→ REQUIRED WORK
For each record below, write an exact copy.

MATERIAL PROVIDED START

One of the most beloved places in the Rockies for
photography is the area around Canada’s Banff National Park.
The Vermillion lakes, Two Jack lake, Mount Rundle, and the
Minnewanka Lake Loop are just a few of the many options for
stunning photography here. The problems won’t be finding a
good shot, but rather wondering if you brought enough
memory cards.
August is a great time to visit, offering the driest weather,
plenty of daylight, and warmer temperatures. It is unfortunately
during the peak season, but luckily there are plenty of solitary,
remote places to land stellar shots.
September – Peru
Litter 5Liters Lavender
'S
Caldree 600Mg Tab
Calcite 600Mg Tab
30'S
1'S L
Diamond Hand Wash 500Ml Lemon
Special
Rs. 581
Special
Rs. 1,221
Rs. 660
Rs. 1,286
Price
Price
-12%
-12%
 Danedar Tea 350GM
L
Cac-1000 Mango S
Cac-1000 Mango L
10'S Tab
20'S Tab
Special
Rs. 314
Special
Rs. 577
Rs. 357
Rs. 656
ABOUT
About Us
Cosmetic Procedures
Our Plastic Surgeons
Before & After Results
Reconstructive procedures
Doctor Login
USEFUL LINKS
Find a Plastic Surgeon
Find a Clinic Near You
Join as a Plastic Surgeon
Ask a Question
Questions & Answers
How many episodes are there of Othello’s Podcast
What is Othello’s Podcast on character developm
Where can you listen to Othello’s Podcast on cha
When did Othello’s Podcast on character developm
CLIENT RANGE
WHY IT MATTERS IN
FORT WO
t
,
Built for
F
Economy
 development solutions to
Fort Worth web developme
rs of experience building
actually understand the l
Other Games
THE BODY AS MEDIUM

MATERIAL PROVIDED END

→ TASK SOLUTION
One of the most beloved places in the Rockies for
photography is the area around Canada’s Banff National Park.
The Vermillion lakes, Two Jack lake, Mount Rundle, and the
Minnewanka Lake Loop are just a few of the many options for
stunning photography here. The problems won’t be finding a
good shot, but rather wondering if you brought enough
memory cards.
August is a great time to visit, offering the driest weather,
plenty of daylight, and warmer temperatures. It is unfortunately
during the peak season, but luckily there are plenty of solitary,
remote places to land stellar shots.
September – Peru
Litter 5Liters Lavender
'S
Caldree 600Mg Tab
Calcite 600Mg Tab
30'S
1'S L
Diamond Hand Wash 500Ml Lemon
Special
Rs. 581
Special
Rs. 1,221
Rs. 660
Rs. 1,286
Price
Price
-12%
-12%
 Danedar Tea 350GM
L
Cac-1000 Mango S
Cac-1000 Mango L
10'S Tab
20'S Tab
Special
Rs. 314
Special
Rs. 577
Rs. 357
Rs. 656
ABOUT
About Us
Cosmetic Procedures
Our Plastic Surgeons
Before & After Results
Reconstructive procedures
Doctor Login
USEFUL LINKS
Find a Plastic Surgeon
Find a Clinic Near You
Join as a Plastic Surgeon
Ask a Question
Questions & Answers
How many episodes are there of Othello’s Podcast
What is Othello’s Podcast on character developm
Where can you listen to Othello’s Podcast on cha
When did Othello’s Podcast on character developm
CLIENT RANGE
WHY IT MATTERS IN
FORT WO
t
,
Built for
F
Economy
 development solutions to
Fort Worth web developme
rs of experience building
actually understand the l
Other Games
THE BODY AS MEDIUM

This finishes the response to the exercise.